Delhi may have to face power cuts if the coal shortage in power plants continued, said the capital’s deputy Chief Minister Manish Sisodia on Sunday (October 10), even as he slammed the Bharatiya Janata Party (BJP)-led Union government for being dismissive about the problem, which is very similar to the way they had approached the oxygen crisis during the second wave of the COVID-19 pandemic in April.
Addressing a press conference, Sisodia said that they will have to enforce power cuts in Delhi if coal stocks were not replenished in 24 hours. According to the Delhi deputy CM, there is a major crisis of coal in several power plants. “The Union minister has dismissed the shortage and criticised chief minister Arvind Kejriwal writing to Prime Minister Modi regarding the matter,” Sisodia revealed to the media.
Sisodia also brought up the way the BJP government keeps running away from their responsibilities. The states had warned the Union government against an oxygen crisis back then and the Central government had dodged its responsibilities. “Now the coal shortage issue can lead to a power crisis situation,” he warned, said media reports.

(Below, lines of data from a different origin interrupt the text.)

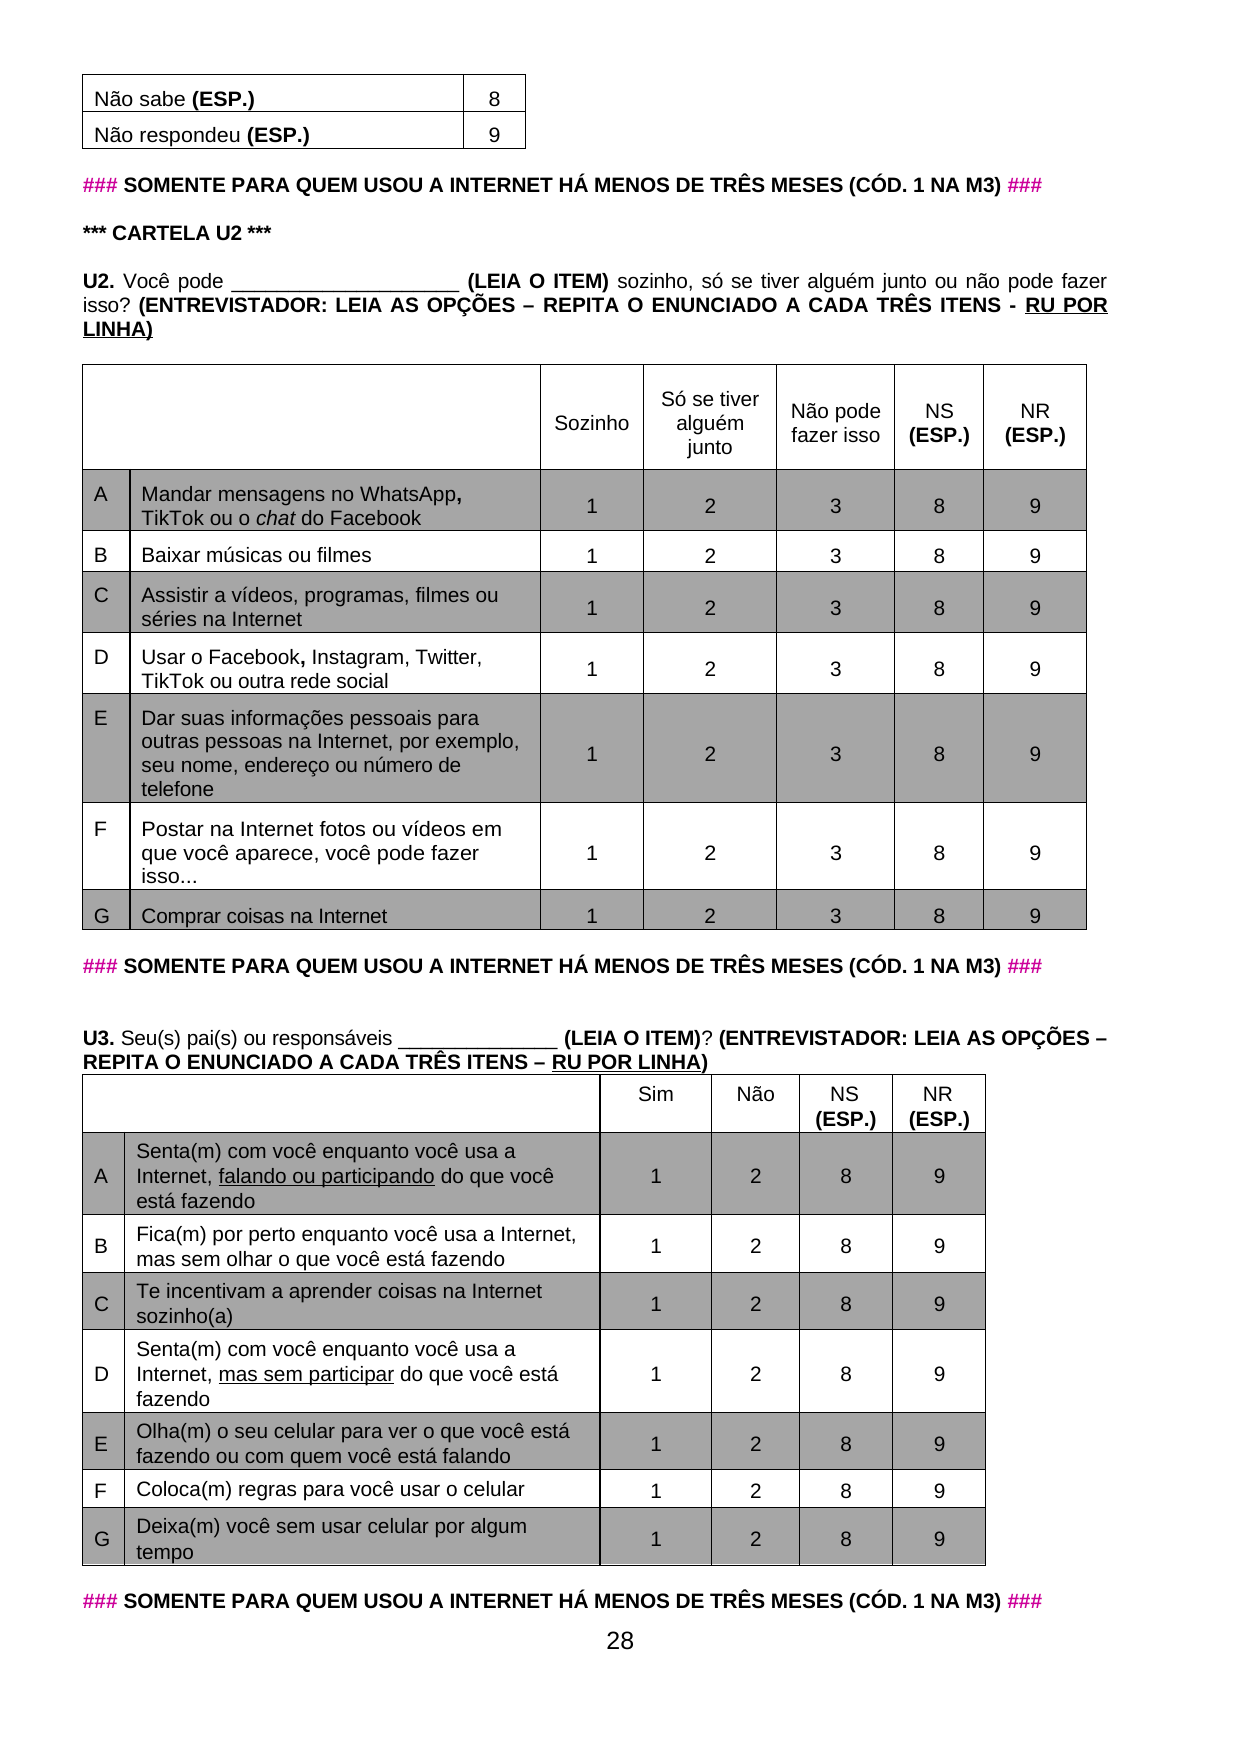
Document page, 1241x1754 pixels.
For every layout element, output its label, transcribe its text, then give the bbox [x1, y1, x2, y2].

table_cell 9 [464, 112, 525, 148]
table_cell 8 [895, 633, 983, 693]
table_cell Dar suas informações pessoais para outras pessoas na Internet, por exemplo, seu nome, endereço ou número de telefone [131, 694, 540, 802]
table_cell 8 [464, 75, 525, 111]
table_cell 9 [893, 1470, 985, 1507]
table_cell 8 [895, 890, 983, 929]
table_cell 1 [601, 1273, 711, 1329]
table_cell F [83, 803, 129, 889]
table_cell E [83, 1413, 124, 1469]
table_cell 2 [712, 1508, 799, 1564]
table_cell 3 [777, 470, 894, 530]
table_cell 8 [895, 470, 983, 530]
table_cell Te incentivam a aprender coisas na Internet sozinho(a) [125, 1273, 599, 1329]
table_cell 9 [893, 1273, 985, 1329]
table_cell 2 [644, 633, 776, 693]
table_header [83, 1075, 599, 1132]
table_cell 9 [984, 470, 1086, 530]
table_header NR (ESP.) [893, 1075, 985, 1132]
table_cell E [83, 694, 129, 802]
table_header Sim [601, 1075, 711, 1132]
table_cell 2 [644, 572, 776, 632]
table_cell 8 [800, 1273, 892, 1329]
text ### SOMENTE PARA QUEM USOU A INTERNET HÁ MENOS DE TRÊS MESES (CÓD. 1 NA M3) ### [83, 1590, 1108, 1614]
table_cell 1 [601, 1215, 711, 1272]
table_cell 2 [644, 694, 776, 802]
table_cell A [83, 470, 129, 530]
table_cell 9 [893, 1215, 985, 1272]
table_cell B [83, 1215, 124, 1272]
table_cell 2 [644, 803, 776, 889]
table_cell Deixa(m) você sem usar celular por algum tempo [125, 1508, 599, 1564]
table_cell 2 [712, 1133, 799, 1214]
table_cell 8 [800, 1470, 892, 1507]
table_cell 2 [712, 1470, 799, 1507]
table_cell 9 [893, 1508, 985, 1564]
table_cell C [83, 572, 129, 632]
table_cell 9 [893, 1330, 985, 1412]
table_header Não [712, 1075, 799, 1132]
table_cell 8 [895, 531, 983, 571]
table_cell 8 [800, 1215, 892, 1272]
table_cell 9 [984, 803, 1086, 889]
table_header NS (ESP.) [800, 1075, 892, 1132]
table_cell 2 [712, 1273, 799, 1329]
table_cell Fica(m) por perto enquanto você usa a Internet, mas sem olhar o que você está fazendo [125, 1215, 599, 1272]
table_cell 2 [712, 1215, 799, 1272]
table_cell 1 [541, 803, 643, 889]
table_cell 9 [984, 890, 1086, 929]
table_header Sozinho [541, 365, 643, 469]
table_cell 3 [777, 803, 894, 889]
table_header Só se tiver alguém junto [644, 365, 776, 469]
table_cell 8 [800, 1330, 892, 1412]
table_cell 2 [644, 531, 776, 571]
table_cell Usar o Facebook, Instagram, Twitter, TikTok ou outra rede social [131, 633, 540, 693]
table_cell 1 [601, 1133, 711, 1214]
table_cell 1 [541, 470, 643, 530]
table_cell 9 [984, 633, 1086, 693]
table_cell 8 [895, 803, 983, 889]
table_cell 3 [777, 531, 894, 571]
table_cell 8 [800, 1133, 892, 1214]
table_cell 1 [541, 890, 643, 929]
table_cell 1 [601, 1330, 711, 1412]
table_cell D [83, 1330, 124, 1412]
table_cell Olha(m) o seu celular para ver o que você está fazendo ou com quem você está falando [125, 1413, 599, 1469]
table_cell 8 [800, 1508, 892, 1564]
table_header [83, 365, 540, 469]
table_cell D [83, 633, 129, 693]
text *** CARTELA U2 *** [83, 221, 1108, 244]
table_cell 1 [601, 1470, 711, 1507]
table_cell Mandar mensagens no WhatsApp, TikTok ou o chat do Facebook [131, 470, 540, 530]
table_cell 1 [541, 572, 643, 632]
table_cell A [83, 1133, 124, 1214]
table_cell 3 [777, 633, 894, 693]
table_header NR (ESP.) [984, 365, 1086, 469]
table_cell F [83, 1470, 124, 1507]
text U3. Seu(s) pai(s) ou responsáveis ______________ (LEIA O ITEM)? (ENTREVISTADOR: LEIA AS OPÇÕES – REPITA O ENUNCIADO A CADA TRÊS ITENS – RU POR LINHA) [83, 1026, 1108, 1074]
table_cell 1 [601, 1413, 711, 1469]
table_cell Coloca(m) regras para você usar o celular [125, 1470, 599, 1507]
table_cell 3 [777, 694, 894, 802]
table_cell Baixar músicas ou filmes [131, 531, 540, 571]
table_cell 2 [644, 890, 776, 929]
table_cell C [83, 1273, 124, 1329]
table_cell Senta(m) com você enquanto você usa a Internet, falando ou participando do que você está fazendo [125, 1133, 599, 1214]
table_cell 9 [984, 572, 1086, 632]
text ### SOMENTE PARA QUEM USOU A INTERNET HÁ MENOS DE TRÊS MESES (CÓD. 1 NA M3) ### [83, 954, 1108, 978]
table_cell 8 [895, 572, 983, 632]
table_header Não pode fazer isso [777, 365, 894, 469]
table_cell 8 [800, 1413, 892, 1469]
table_cell 2 [644, 470, 776, 530]
table_cell G [83, 1508, 124, 1564]
table_cell B [83, 531, 129, 571]
table_cell 3 [777, 890, 894, 929]
table_cell Assistir a vídeos, programas, filmes ou séries na Internet [131, 572, 540, 632]
table_cell 1 [541, 633, 643, 693]
text U2. Você pode ____________________ (LEIA O ITEM) sozinho, só se tiver alguém junto ou não pode fazer isso? (ENTREVISTADOR: LEIA AS OPÇÕES – REPITA O ENUNCIADO A CADA TRÊS ITENS - RU POR LINHA) [83, 268, 1108, 340]
table_cell 2 [712, 1413, 799, 1469]
table_cell Senta(m) com você enquanto você usa a Internet, mas sem participar do que você está fazendo [125, 1330, 599, 1412]
table_cell 9 [893, 1133, 985, 1214]
table_cell 3 [777, 572, 894, 632]
table_cell Não sabe (ESP.) [83, 75, 463, 111]
table_cell 1 [541, 694, 643, 802]
table_cell 1 [541, 531, 643, 571]
table_cell 9 [893, 1413, 985, 1469]
table_cell 2 [712, 1330, 799, 1412]
text ### SOMENTE PARA QUEM USOU A INTERNET HÁ MENOS DE TRÊS MESES (CÓD. 1 NA M3) ### [83, 173, 1157, 197]
table_cell 1 [601, 1508, 711, 1564]
table_cell Comprar coisas na Internet [131, 890, 540, 929]
table_cell 9 [984, 694, 1086, 802]
table_header NS (ESP.) [895, 365, 983, 469]
table_cell Postar na Internet fotos ou vídeos em que você aparece, você pode fazer isso... [131, 803, 540, 889]
table_cell Não respondeu (ESP.) [83, 112, 463, 148]
table_cell 9 [984, 531, 1086, 571]
table_cell 8 [895, 694, 983, 802]
table_cell G [83, 890, 129, 929]
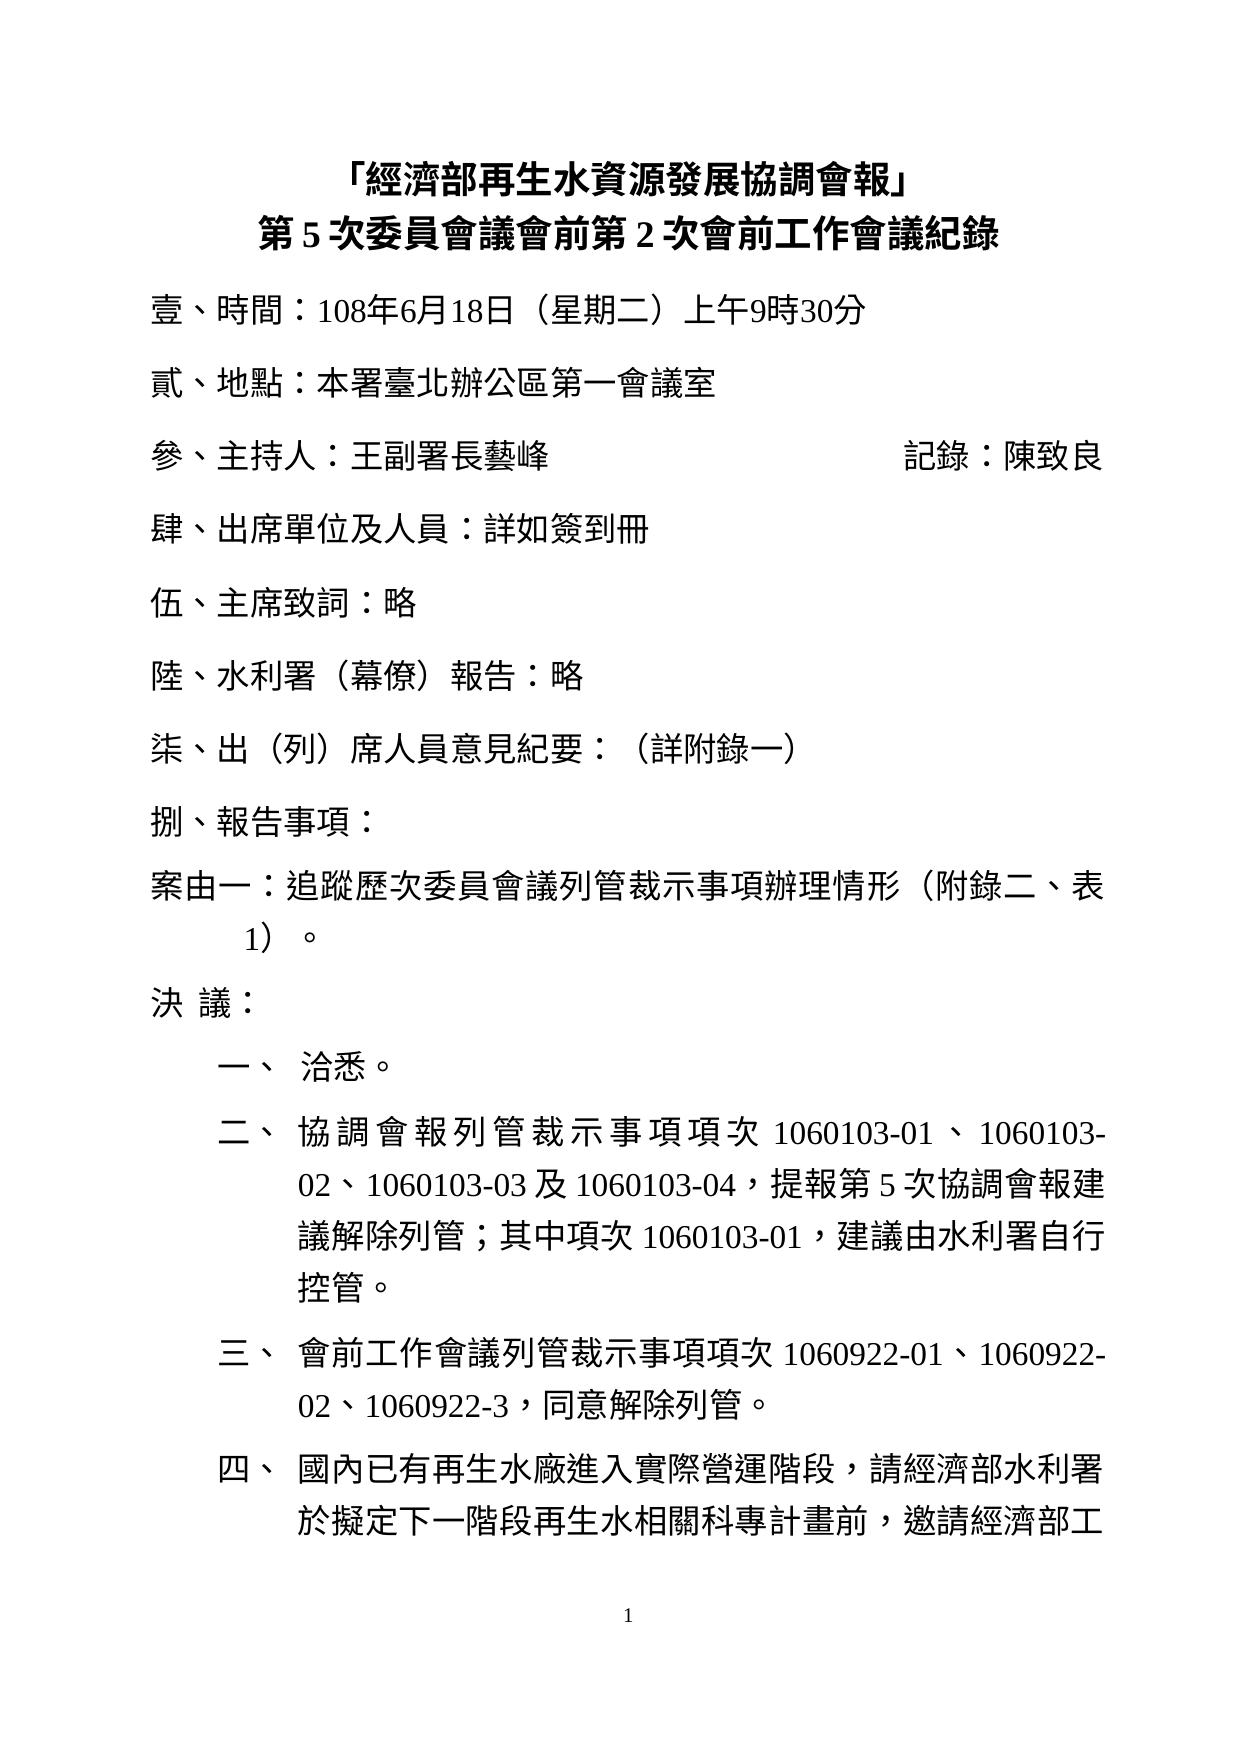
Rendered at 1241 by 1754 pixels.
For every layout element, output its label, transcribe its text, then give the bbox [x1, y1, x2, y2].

list 協調會報列管裁示事項項次1060103-01、1060103-02、1060103-03及1060103-04，提報第5次協調會報建議解除列管；其中項次1060103-01，建議由水利署自行控管。 [217, 1103, 1106, 1311]
text 決 議： [150, 973, 1106, 1026]
text 柒、出（列）席人員意見紀要：（詳附錄一） [150, 723, 1106, 771]
text 案由一：追蹤歷次委員會議列管裁示事項辦理情形（附錄二、表1）。 [150, 857, 1106, 961]
text 貳、地點：本署臺北辦公區第一會議室 [150, 357, 1106, 405]
text 壹、時間：108年6月18日（星期二）上午9時30分 [150, 283, 1106, 332]
list 洽悉。 [217, 1038, 1106, 1090]
text 捌、報告事項： [150, 796, 1106, 844]
text 陸、水利署（幕僚）報告：略 [150, 650, 1106, 698]
text 第5次委員會議會前第2次會前工作會議紀錄 [150, 204, 1106, 258]
list 會前工作會議列管裁示事項項次1060922-01、1060922-02、1060922-3，同意解除列管。 [217, 1323, 1106, 1428]
text 「經濟部再生水資源發展協調會報」 [150, 150, 1106, 204]
text 參、主持人：王副署長藝峰 記錄：陳致良 [150, 430, 1106, 478]
text 伍、主席致詞：略 [150, 576, 1106, 625]
text 肆、出席單位及人員：詳如簽到冊 [150, 503, 1106, 551]
list 國內已有再生水廠進入實際營運階段，請經濟部水利署於擬定下一階段再生水相關科專計畫前，邀請經濟部工 [217, 1440, 1106, 1544]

A power crisis is equivalent to pushing the country into a dark pit, he added, reported The Hindustan Times. Governments in Punjab, Uttar Pradesh, Rajasthan and Delhi are seeking help from the Union government but it has so far failed in resolving the matter, he added.
The Union government was more keen to prove that the states were wrong in their assessment of power shortage. But governments operate through cooperation and we urge the Union government to be more cooperative, said Sisodia.
Meanwhile, Delhi CM Arvind Kerjriwal said on Saturday that Delhi could face power outages if the Central government does not quickly resolve the coal shortage at power plants. He had made this statement after reports appeared that over half the 135 coal-fired utilities, which supply more than half of India’s electricity, have fuel stocks that will hold out just under three days.
Kejriwal had written a letter to PM Narendra Modi that a supply disruption could affect hospitals, cold chains for COVID-19 vaccines and COVID Care Centres. One of the five coal-fired thermal power plants that supply Delhi about 1,971MW electricity every day has completely run out of stock. He was referring to the Mejia thermal power station in West Bengal, which provides 100MW of electricity to Delhi.
The plant had no coal reserves to generate electricity for even one extra day, said Kejriwal in the letter. Of the remaining four, three had only a day of coal stocks, while the fourth had a reserve of four days, he added.